Lo común, normal, lo lógico en lo partidario sería obedecer soviéticamente al mando puesto que, como se ha repetido estos días pasados, el militante se encuentra “a disposición del partido”. Dispuesto para lo que el partido guste ordenar continuando así la tradición de las órdenes monacales o las secuencias de la jerarquía militar.
“Lo que Rafa y yo” decidamos, decía Zapatero aludiendo a Simancas. El militante deja de ser algo personalmente y sólo en determinados casos en que el militante se desencarna como tal, escarnece al jefe, se reencarna en padre de familia, se da de baja y, en consecuencia, muere como milicio, cabe en el capítulo de excepción.
Excepción que conlleva, consecuentemente, la expulsión, la purga o la marginación. Bono ha terminado pues para el socialismo de Zapatero. Deberá esperar, si sigue anhelando participar en la política, a una reencarnación distinta puesto que en el organismo establecido actualmente se ha comportado como una piedra, un cálculo, un elemento extraño que conviene expulsar o disolver.

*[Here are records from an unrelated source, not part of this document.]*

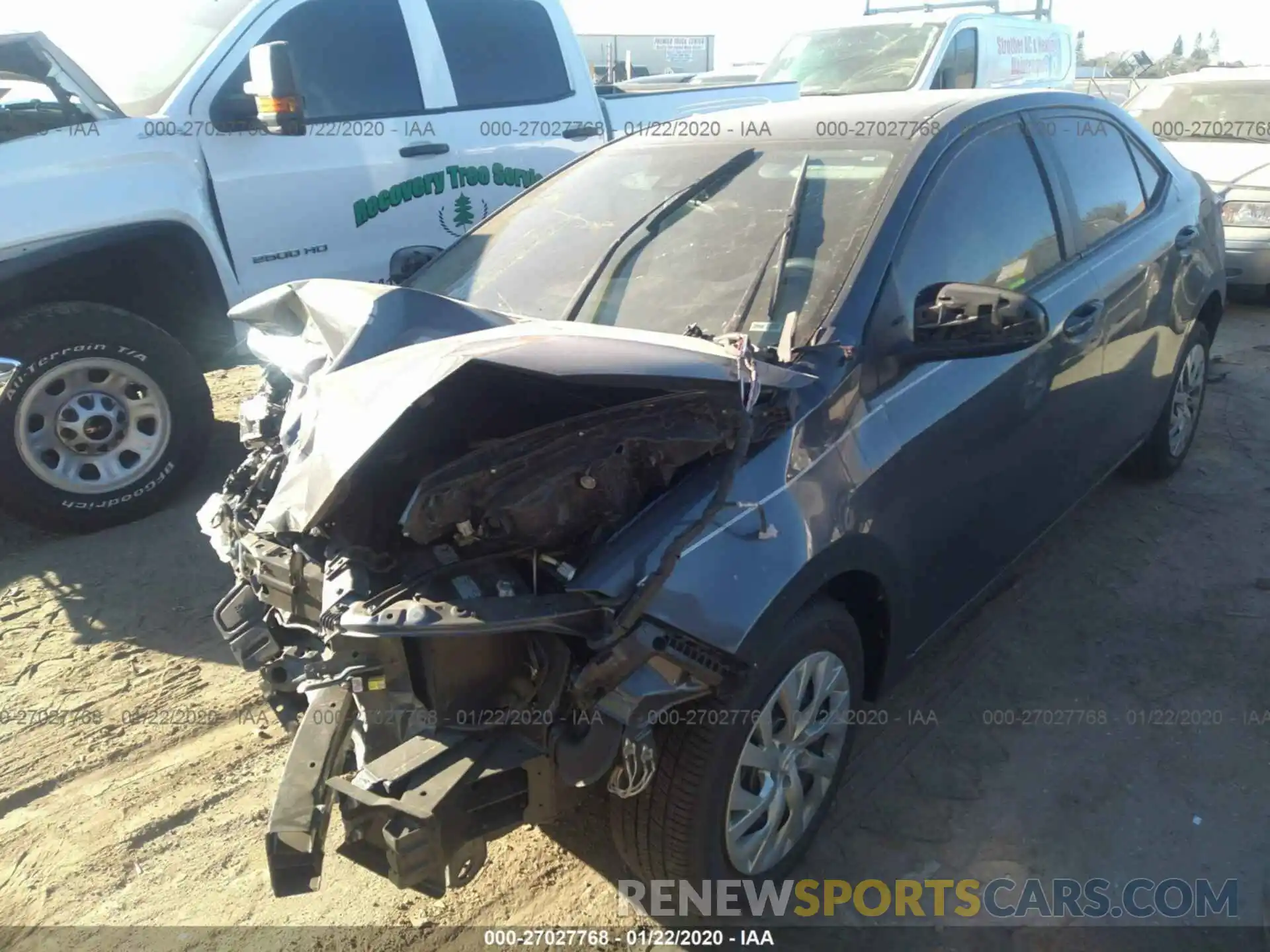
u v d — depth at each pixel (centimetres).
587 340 232
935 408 282
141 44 514
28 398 441
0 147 438
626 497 226
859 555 257
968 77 1106
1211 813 292
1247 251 797
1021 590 410
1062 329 339
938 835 286
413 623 198
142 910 266
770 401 246
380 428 212
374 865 207
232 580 429
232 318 321
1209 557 433
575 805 230
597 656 208
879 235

Los partidos, dicen sus militantes, son “máquinas de picar”. Hamburgueserías que traducen las piezas enteras en picadillos, las identidades diferenciales en una masa maleable y presta para hacer alcaldes de Madrid, presidentes canarios o ministros de industria, sin importar la voz de esa carne ni tampoco su sabor (su saber). Se hacen voluntariamente carnaza para ser del partido y de ahí, finalmente, el feo aspecto que presentan cuando hechos pedazos emergen a la luz pública y dicen sí queriendo decir no. O dicen sí para, tazados, no pudrirse en el cantón.